Canada is following Europe's lead on mandatory ESG reporting
Before landing at the Saskatoon office of MLT Aikins, Chad Eggerman spent seven years in Europe. He practised business law for a Helsinki-Finland-based firm, worked in Switzerland and studied the law of the European Union in Sweden, and says he has always predicted North America and Europe would eventually “draw closer together.”
Now, he says, the rise of Environmental Social and Governance (ESG) considerations, and more recently the Russian invasion of Ukraine, appear to be advancing that transatlantic integration.
The EU has been a leader in ESG for 20 years, says Eggerman, who advises clients on real estate, construction, environmental, finance and Indigenous matters. “For the first time in at least 20 years… I see a bit of a global consensus developing around ESG, and the EU certainly taking the lead in that.”
One example is mandatory ESG disclosures. Last March, the EU’s Sustainable Finance Disclosure Regulation came into force. The regulation allows consumers to track a firm’s sustainability factors and minimize greenwashing in the financial services industry.
“The federal government has already announced that federally regulated institutions – like pension funds and government agencies – issue climate-related financial disclosures,” says Conor Chell, an energy lawyer and counsel with MLT Aikins in Calgary. “I think it’s only a matter of time until that makes its way into the private sector.”
Canada is moving on mandatory reporting. Last December, in his mandate letters to the ministers, Prime Minister Justin Trudeau called on Deputy Prime Minister and Minister of Finance Chrystia Freeland and Minister of Environment and Climate Change Steven Guilbeault to work with the provinces to establish mandatory climate-related financial disclosures. The Task Force on Climate-Related Financial Disclosures provides the framework for this collaboration.

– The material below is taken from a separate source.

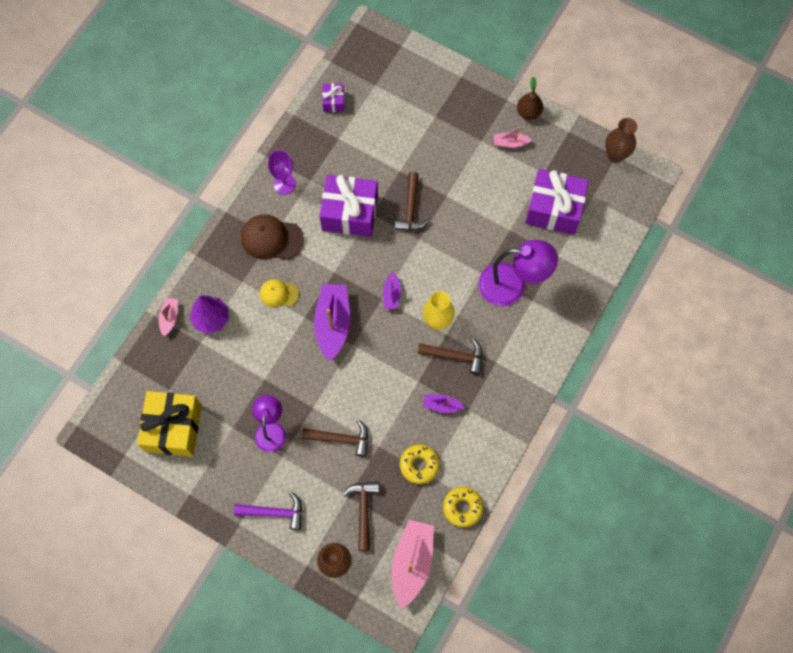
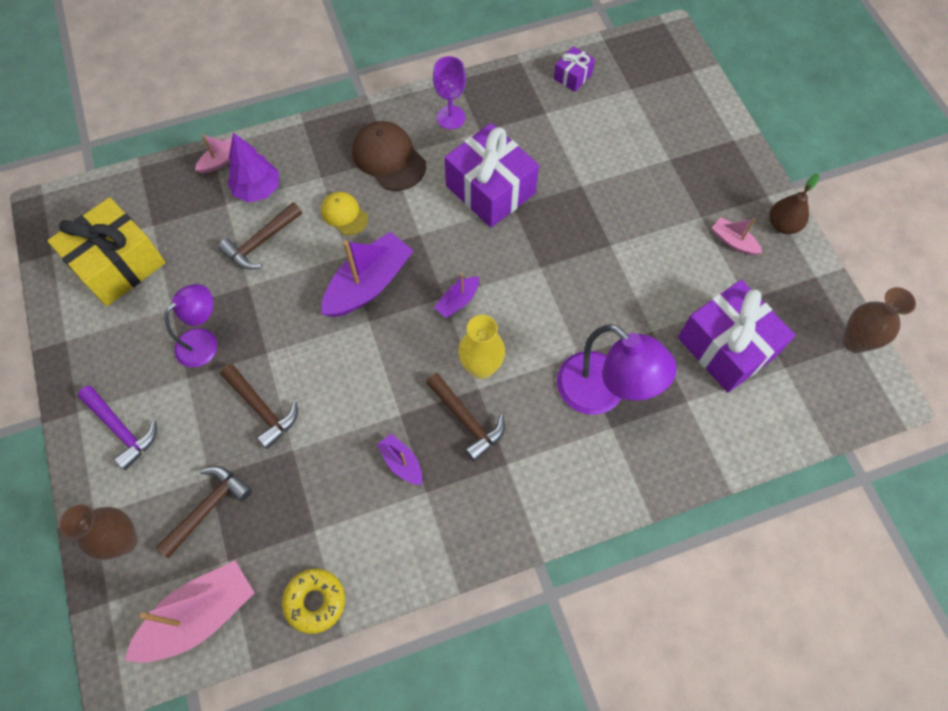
camera: 40 degrees right, 5 degrees down
brown hammer [395,172,430,230] -> brown hammer moved to [218,202,302,269]
yellow donut [400,444,440,484] -> none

The Canada-European Union Comprehensive Economic and Trade Agreement will provide the “underlying framework” for Europe and North America’s regulatory harmonization in the ESG space, says Eggerman. The agreement began to enter into force, provisionally, in September 2017.
The invasion of Ukraine will also facilitate greater cooperation between North America and Europe, at Russia’s expense, he says. The suspension of the Nord Stream 2 project is one prominent example. The $13.8 billion, 1,200-km gas pipeline stretches from Ust-Luga Russia, through the Baltic sea, curving passed Estonia, Latvia, Lithuania and Poland, and into Northern Germany. As Russia’s invasion began, the Germans halted certification of the pipeline, which was completed last September.
“Big countries, like Germany, have looked to Russia in the past to build these projects,” says Eggerman. “I just can’t see that happening anytime soon.” He expects Europe and North America to increasingly look to each other for expertise.
As Germany announced it would discontinue Nord Stream 2, Canada responded to the invasion by banning all Russian crude-oil imports. Though Canada has not imported Russian oil since before the pandemic, Russia has traditionally been among Canada’s top three international suppliers, along with Saudi Arabia and the United States. Russia’s alienation creates a gap Canada can fill, says Eggerman.
“This is a horrible, horrendous situation. If we’re just looking for bright spots, here – silver linings – this might be one of them for Canada.” This situation may give Canada an opportunity to better position itself as a sustainable energy producer, he says.
“We have the regulatory framework in place to do that. You don’t have to purchase oil from tyrants and despots and authoritarian regimes, and this has been said, for a long time, by a whole bunch of different groups. But it’s become very real now.”